Cannes

Lugar de surpresa é na estratégia, não só na execução

Para cada expectativa limitada que as pessoas têm da sua marca, tem uma supresa esperando para acontecer

Daniel de Tomazo

Head of strategy da AlmapBBDO 26 de junho de 2026 - 10h48

Responda rápido: quem tem mais obrigação de surpreender, a execução ou a estratégia?

A gente costuma associar estratégia à ideias como solidez, profundidade, eficiência. Já a execução costuma carregar adjetivos como impactante, provocadora, criativa – surpreendente. Mas a verdade é que surpresa é uma coisa poderosa demais para simplesmente deixar para depois e ver se a criação resolve essa pra gente. Dois ingleses cabeçudos, Adam Morgan e Jon Evans, mergulharam nos números para mostrar como a surpresa é importante. Surpresas duram apenas 1/125 de segundo, mas amplificam emoções em até 400 vezes. Não à toa, Surpresa é o device mais poderoso para gerar um lift em Brand Memory. Campanhas mais surpreendentes geram 5x mais fama.

Se Surpresa é tão importante assim para a efetividade do marketing, ela deveria ser algo esperado da estratégia. Mas, como disse o Adam Morgan “A maioria do profissionais de marketing enxerga a surpresa como um atributo da execução, algo que deixamos para a direção de criação”. Sim, a criação tem essa obrigação, mas é muito valor para a estratégia abrir mão. Até porque, sim, dá pra ser muito surpreendente na estratégia. A categoria de Creative Strategy aqui em Cannes trouxe um bom exemplo.
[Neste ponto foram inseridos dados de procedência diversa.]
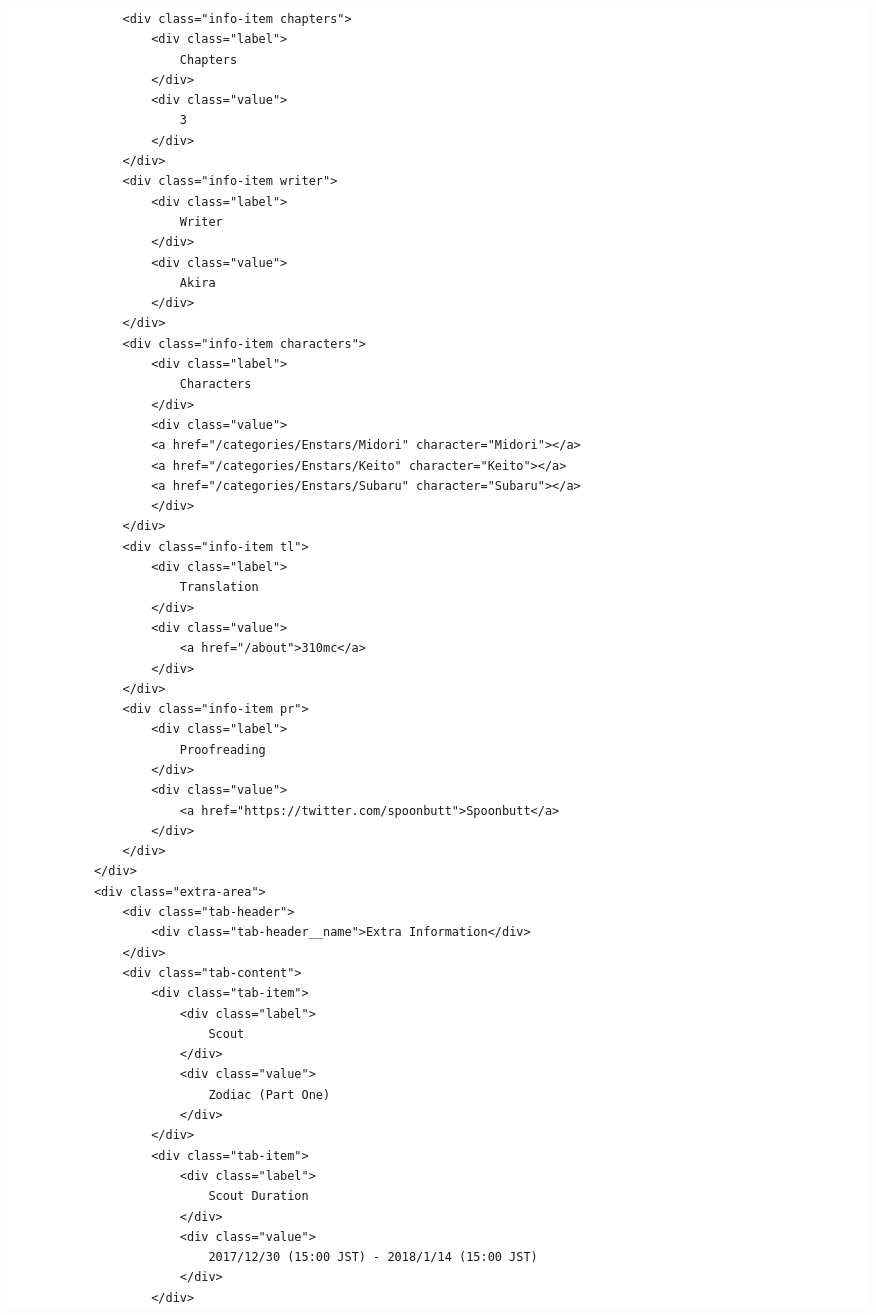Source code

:                     <div class="info-item chapters">
                        <div class="label">
                            Chapters
                        </div>
                        <div class="value">
                            3
                        </div>
                    </div>
                    <div class="info-item writer">
                        <div class="label">
                            Writer
                        </div>
                        <div class="value">
                            Akira
                        </div>
                    </div>
                    <div class="info-item characters">
                        <div class="label">
                            Characters
                        </div>
                        <div class="value">
                        <a href="/categories/Enstars/Midori" character="Midori"></a>
                        <a href="/categories/Enstars/Keito" character="Keito"></a>
                        <a href="/categories/Enstars/Subaru" character="Subaru"></a>
                        </div>
                    </div>
                    <div class="info-item tl">
                        <div class="label">
                            Translation
                        </div>
                        <div class="value">
                            <a href="/about">310mc</a>
                        </div>
                    </div>
                    <div class="info-item pr">
                        <div class="label">
                            Proofreading
                        </div>
                        <div class="value">
                            <a href="https://twitter.com/spoonbutt">Spoonbutt</a>
                        </div>
                    </div>
                </div>
                <div class="extra-area">
                    <div class="tab-header">
                        <div class="tab-header__name">Extra Information</div>
                    </div>
                    <div class="tab-content">
                        <div class="tab-item">
                            <div class="label">
                                Scout
                            </div>
                            <div class="value">
                                Zodiac (Part One)
                            </div>
                        </div>
                        <div class="tab-item">
                            <div class="label">
                                Scout Duration
                            </div>
                            <div class="value">
                                2017/12/30 (15:00 JST) - 2018/1/14 (15:00 JST)
                            </div>
                        </div>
Imagine o briefing de uma empresa sueca de… rolamentos. Bom, eles se chamam SKF e queriam se mostrar como líderes em tecnologia de sustentabilidade.

O osso começou a virar filé em uma escolha que eles fizeram na estratégia. Uma das soluções que poderia demonstrar isso era a capacidade de gerar energia com o movimento das marés, ou Tidal Power. Como as marés dependem da lua, o insight estratégico foi mostrar que a SKF era capaz de extrair energia da lua, sem mesmo sair da Terra. E assim nasceu o Moon Power. Sobre essa escolha, a execução trouxe uma outra camada de supresa: criar um programa espacial para as Ilhas Faroé, uma ilhazinha pra lá da Islândia que já usa esse tipo de energia. Todo o programa foi reembalado como o Programa Espacial das Ilhas Faroé: ganhou um nome, logo bonitão no estilo Nasa e até as pipas que ficam debaixo d’água pra extrair a energia viraram naves. Deu certo: a repercussão que isso gerou foi grande verdade (muito além de resultado picareta de videocase) e todos os indicadores relevante de imagem de marca cresceram duplo dígito.

A vida é muito difícil pra gente simplesmente torcer que a criação traga algo surpreendente. É obrigação de todo mundo – clientes, estrategistas e todo o resto – quebrar a cabeça para trazer algo que realmente gere surpresa.

Pra fechar, um jeito prático de fazer isso. Surpresa tem a ver com expectativa. Sempre que uma marca reverte positivamente as expectativas que as pessoas têm em relação à ela, a surpresa vem. Aldi, um supermercado de desconto na Inglaterra, é um bom exemplo. Se as pessoas achavam que Aldi só era bom para o básico, eles decidiram vender lagosta a 5EUR. Essa mesma reversão de expectativa foi repetida inúmeras vezes com disciplina: quando a marca própria de champagne deles foi eleita a melhor do mundo, ou quando as compras chatas ficam mais legais porque eles colocam uma promoção de Jacuzzi ou scuba scooters no meio da loja.

Para cada expectativa limitada que as pessoas têm da sua marca, tem uma supresa esperando para acontecer. Pode prestar atenção.